HOW TO COMPLETE THIS TASK:
Restate word for word the line containing "access, you can contain the attack and" and every following line in the material below, up to and including the last one.

DATA START

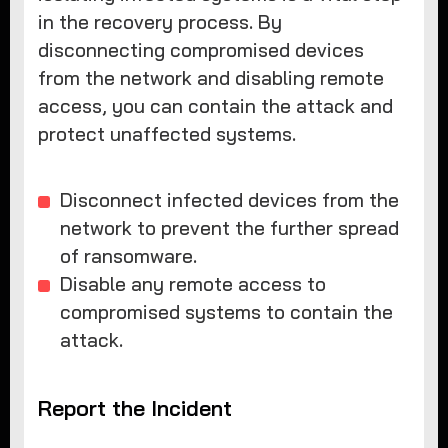
in the recovery process. By
disconnecting compromised devices
from the network and disabling remote
access, you can contain the attack and
protect unaffected systems.
Disconnect infected devices from the
network to prevent the further spread
of ransomware.
Disable any remote access to
compromised systems to contain the
attack.
Report the Incident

DATA END

WRITTEN RESPONSE:
access, you can contain the attack and
protect unaffected systems.
Disconnect infected devices from the
network to prevent the further spread
of ransomware.
Disable any remote access to
compromised systems to contain the
attack.
Report the Incident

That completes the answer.